Why is the DVDCA lying? That’s easy — because the lie sounds a
lot better than admitting that DVD is a fraud designed to line the
pockets of a few selected players in the consumer-electronics
industry. The DVDCA’s real issue isn’t protection of the market for
DVD films, it’s control of the market for DVD *players*.

The Linux hackers who broke DVD’s encryption didn’t do it
because they wanted to copy DVDs — nobody needs DeCSS to do
copying! They did it because they wanted to play the DVDs they
legally owned through their Linux machines. And that is what the
DVDCA really wants to prevent; they’re protecting their members’
monopoly on DVD players. The high prices and license fees the DVD
monopoly can charge would collapse if anybody with a PC and
speakers no longer needed a dedicated DVD player or licensed
software.

Content producers, far from being injured, will actually benefit
from DeCSS because it expands their market by making players less
expensive. The content producers owe the DeCSS hackers a favor —
they really ought to be suing DVDCA for cutting into their profits
by rigging the player market!

There’s another reason the DVDCA is lying. A long string of
court cases defends both the right to reverse-engineer around trade
secrets and individuals’ rights to copy media they legally own into
other formats for their personal use. The DVDCA must know that if
they fight on that territory they will lose — so, instead, they’re
hoping that if they blow enough smoke about piracy they can spook
the courts into ignoring both equity and all the legal precedents
in favor of the consumers and the content providers.

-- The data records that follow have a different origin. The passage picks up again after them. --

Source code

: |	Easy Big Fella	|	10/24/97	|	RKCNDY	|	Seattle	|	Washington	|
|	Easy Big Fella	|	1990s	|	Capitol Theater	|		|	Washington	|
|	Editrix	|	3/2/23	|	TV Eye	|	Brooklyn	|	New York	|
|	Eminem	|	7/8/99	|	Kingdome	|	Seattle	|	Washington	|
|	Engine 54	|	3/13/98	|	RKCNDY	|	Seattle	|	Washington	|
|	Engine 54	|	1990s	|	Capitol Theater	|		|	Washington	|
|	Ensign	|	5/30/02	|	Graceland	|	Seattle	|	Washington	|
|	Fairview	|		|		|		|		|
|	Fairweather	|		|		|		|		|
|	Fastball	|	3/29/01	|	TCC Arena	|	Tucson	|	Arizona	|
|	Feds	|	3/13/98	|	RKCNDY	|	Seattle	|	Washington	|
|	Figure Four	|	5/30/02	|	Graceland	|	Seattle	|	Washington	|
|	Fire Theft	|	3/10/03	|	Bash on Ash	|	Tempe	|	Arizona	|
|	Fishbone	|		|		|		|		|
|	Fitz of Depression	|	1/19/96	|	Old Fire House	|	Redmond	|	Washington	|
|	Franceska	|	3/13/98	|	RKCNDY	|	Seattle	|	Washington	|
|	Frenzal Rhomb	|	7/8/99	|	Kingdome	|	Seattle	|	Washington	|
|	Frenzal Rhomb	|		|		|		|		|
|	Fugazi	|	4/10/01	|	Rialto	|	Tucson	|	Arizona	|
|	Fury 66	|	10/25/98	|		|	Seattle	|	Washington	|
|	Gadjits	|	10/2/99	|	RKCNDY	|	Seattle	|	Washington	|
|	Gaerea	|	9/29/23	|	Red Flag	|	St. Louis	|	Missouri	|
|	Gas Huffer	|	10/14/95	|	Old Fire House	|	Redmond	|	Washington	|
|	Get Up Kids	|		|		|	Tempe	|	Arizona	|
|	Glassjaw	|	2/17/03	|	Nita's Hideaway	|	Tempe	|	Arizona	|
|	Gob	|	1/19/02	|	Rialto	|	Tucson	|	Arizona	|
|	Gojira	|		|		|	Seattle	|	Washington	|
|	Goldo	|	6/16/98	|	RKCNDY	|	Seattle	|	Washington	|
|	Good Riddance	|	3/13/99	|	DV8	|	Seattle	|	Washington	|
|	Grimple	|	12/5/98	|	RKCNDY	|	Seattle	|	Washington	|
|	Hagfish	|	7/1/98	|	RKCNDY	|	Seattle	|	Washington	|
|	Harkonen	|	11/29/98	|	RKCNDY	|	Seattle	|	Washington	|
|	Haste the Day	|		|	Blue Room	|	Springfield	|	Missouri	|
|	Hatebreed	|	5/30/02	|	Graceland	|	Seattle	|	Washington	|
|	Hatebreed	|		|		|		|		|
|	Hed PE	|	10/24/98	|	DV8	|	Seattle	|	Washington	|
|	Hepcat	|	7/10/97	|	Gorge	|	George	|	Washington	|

John Gilmore once observed that “The Internet interprets
censorship as damage and routes around it.” Equally, the Internet
interprets attempts at proprietary control as threats and mobilizes
to defeat them. Hackers all over the world are responding to the
DVDCA attack by propagating thousands of copies of DeCSS to
websites all over the world, places where no California Superior
Court will ever have jurisdiction. The genie is out of the bottle
and won’t be stuffed back in.

In one particularly telling bit of ironic spin, the OpenDVD
website at http://www.opendvd.org/ is sponsoring
“The Great International DVD Source Code Distribution Contest”.
Four winners demonstrating the most interesting and novel methods
of distributing source code will each receive “a copy of the DVD
movie of their choice about an evil totalitarian society, such as
`1984′ or `Brazil’, so that they can watch the movie and thank God
for their freedom.”

One can almost pity DVDCA. Like the feeble minds behind the
misnamed “Communications Decency Act” in 1996 and the NSA’s
key-escrow power grab back in 1994-95, they’re about to find out
what happens when you try to step on the Internet community’s
liberty. The biter-gets-bit consequences would have been amusing
enough even if they weren’t transparently frauds and liars; as it
is, it should be very entertaining to watch the Internet make them
look like idiots even before the courts chop them into chutney.